| Work task |
Of all the lines in the entries, how many carry the word "optical"? The reply is that number and no more.

| Records |
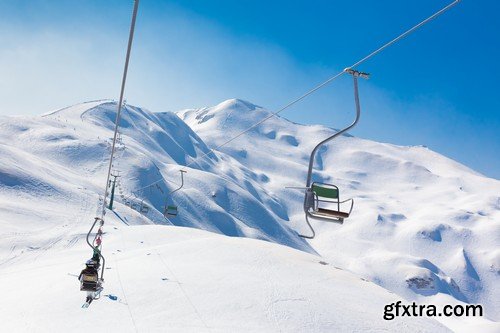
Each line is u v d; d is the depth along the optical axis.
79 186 124.69
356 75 11.83
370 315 24.86
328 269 33.50
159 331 19.53
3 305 22.88
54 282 26.67
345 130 11.99
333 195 12.47
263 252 34.50
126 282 25.52
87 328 19.58
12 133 197.00
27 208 71.12
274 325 21.45
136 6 7.76
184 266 29.47
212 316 21.55
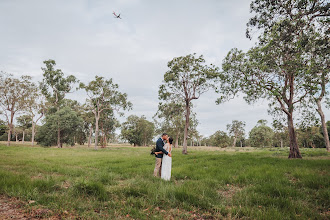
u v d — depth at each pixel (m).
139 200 4.52
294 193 5.14
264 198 4.78
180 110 29.56
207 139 118.94
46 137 43.88
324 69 9.75
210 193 5.29
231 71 17.55
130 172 9.01
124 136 72.31
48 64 49.16
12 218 3.36
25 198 4.34
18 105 40.03
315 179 6.54
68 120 44.75
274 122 18.31
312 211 4.07
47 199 4.36
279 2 10.32
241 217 3.93
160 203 4.55
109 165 11.68
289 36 10.40
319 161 12.07
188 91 28.42
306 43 9.82
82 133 61.19
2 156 15.83
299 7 9.76
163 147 7.79
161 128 56.25
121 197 4.86
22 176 6.36
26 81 40.22
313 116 16.64
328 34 9.45
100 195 4.73
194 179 7.71
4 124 67.12
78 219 3.47
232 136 88.50
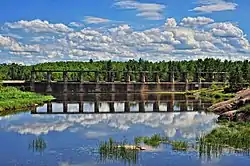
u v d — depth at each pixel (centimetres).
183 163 2527
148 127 4284
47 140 3416
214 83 12719
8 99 7338
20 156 2758
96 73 12912
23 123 4725
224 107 5416
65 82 12344
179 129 4031
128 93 12606
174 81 13875
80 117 5600
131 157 2686
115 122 4894
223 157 2672
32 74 12331
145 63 17325
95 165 2502
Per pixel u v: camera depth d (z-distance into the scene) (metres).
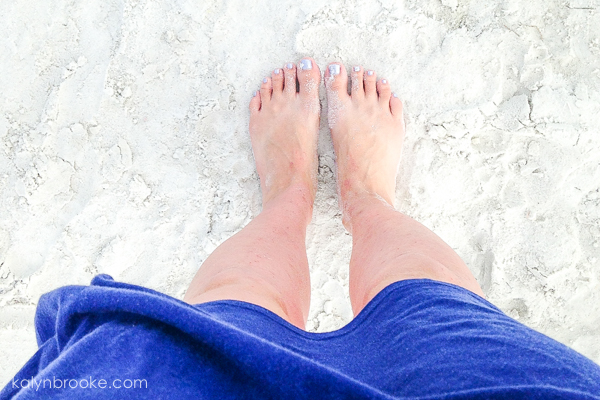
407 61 1.28
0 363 1.31
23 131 1.28
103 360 0.40
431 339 0.55
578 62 1.24
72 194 1.28
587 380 0.44
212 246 1.29
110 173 1.28
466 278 0.82
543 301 1.28
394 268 0.81
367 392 0.40
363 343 0.62
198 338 0.41
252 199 1.32
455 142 1.26
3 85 1.29
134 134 1.29
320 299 1.32
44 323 0.61
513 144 1.25
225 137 1.31
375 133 1.28
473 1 1.25
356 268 0.99
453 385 0.44
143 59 1.28
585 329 1.29
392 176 1.28
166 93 1.29
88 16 1.28
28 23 1.28
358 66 1.31
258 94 1.32
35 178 1.27
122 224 1.29
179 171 1.30
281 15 1.26
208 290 0.75
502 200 1.27
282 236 1.02
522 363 0.47
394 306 0.68
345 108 1.30
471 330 0.55
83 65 1.28
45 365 0.49
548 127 1.22
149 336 0.41
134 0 1.26
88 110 1.28
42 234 1.28
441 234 1.30
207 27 1.27
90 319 0.45
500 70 1.24
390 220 1.03
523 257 1.28
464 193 1.28
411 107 1.29
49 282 1.29
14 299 1.29
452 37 1.25
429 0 1.25
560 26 1.24
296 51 1.29
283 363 0.41
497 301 1.31
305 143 1.29
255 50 1.29
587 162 1.24
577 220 1.26
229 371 0.40
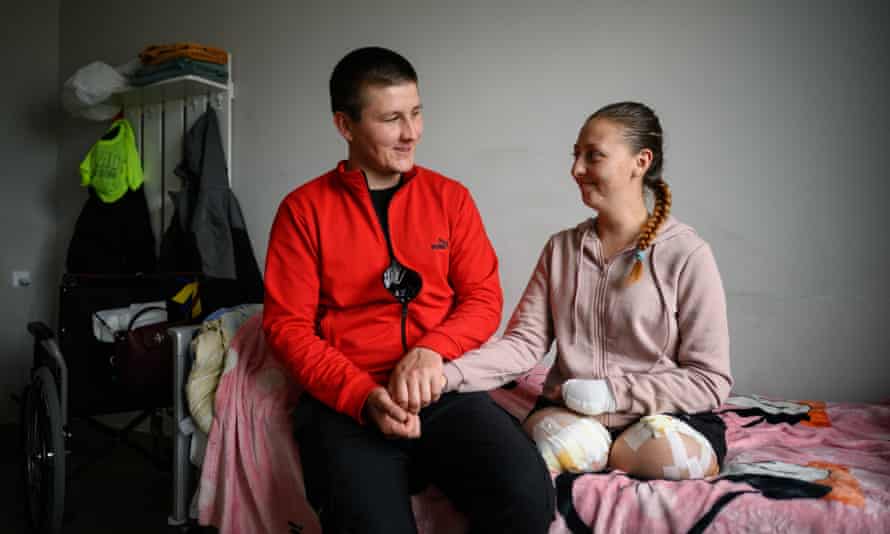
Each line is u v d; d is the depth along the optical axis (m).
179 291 2.17
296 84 2.67
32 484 1.90
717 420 1.28
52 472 1.72
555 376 1.39
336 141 2.60
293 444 1.30
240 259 2.69
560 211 2.25
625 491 1.08
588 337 1.33
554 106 2.23
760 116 1.96
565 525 1.08
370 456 1.04
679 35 2.04
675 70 2.05
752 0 1.95
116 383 1.92
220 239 2.65
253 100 2.77
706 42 2.01
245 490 1.35
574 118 2.21
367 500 0.98
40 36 3.36
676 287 1.25
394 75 1.18
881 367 1.86
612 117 1.27
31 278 3.32
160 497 2.16
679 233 1.27
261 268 2.77
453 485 1.09
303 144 2.66
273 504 1.32
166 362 1.93
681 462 1.12
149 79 2.71
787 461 1.25
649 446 1.14
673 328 1.25
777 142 1.94
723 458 1.23
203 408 1.44
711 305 1.22
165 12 3.03
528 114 2.27
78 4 3.33
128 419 3.09
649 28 2.08
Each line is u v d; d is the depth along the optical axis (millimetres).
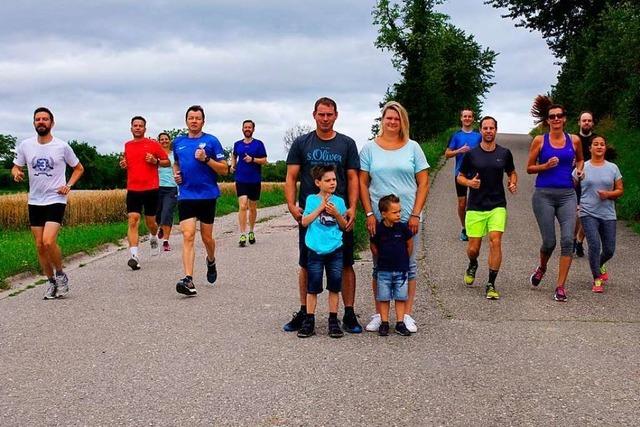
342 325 6875
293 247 12688
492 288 8141
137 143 10961
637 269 9906
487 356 5852
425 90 53594
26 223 23906
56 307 8008
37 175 8547
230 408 4664
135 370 5527
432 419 4453
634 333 6602
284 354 5934
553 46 40406
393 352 5980
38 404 4793
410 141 6840
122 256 12219
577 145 8672
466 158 8414
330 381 5199
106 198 23719
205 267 10734
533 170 8281
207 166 8844
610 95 30953
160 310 7730
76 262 11750
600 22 34500
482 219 8422
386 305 6629
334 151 6645
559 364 5629
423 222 14289
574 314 7383
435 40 53750
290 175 6730
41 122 8641
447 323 7031
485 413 4555
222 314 7508
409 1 53375
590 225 8492
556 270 9805
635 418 4473
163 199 12875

| Solution |
3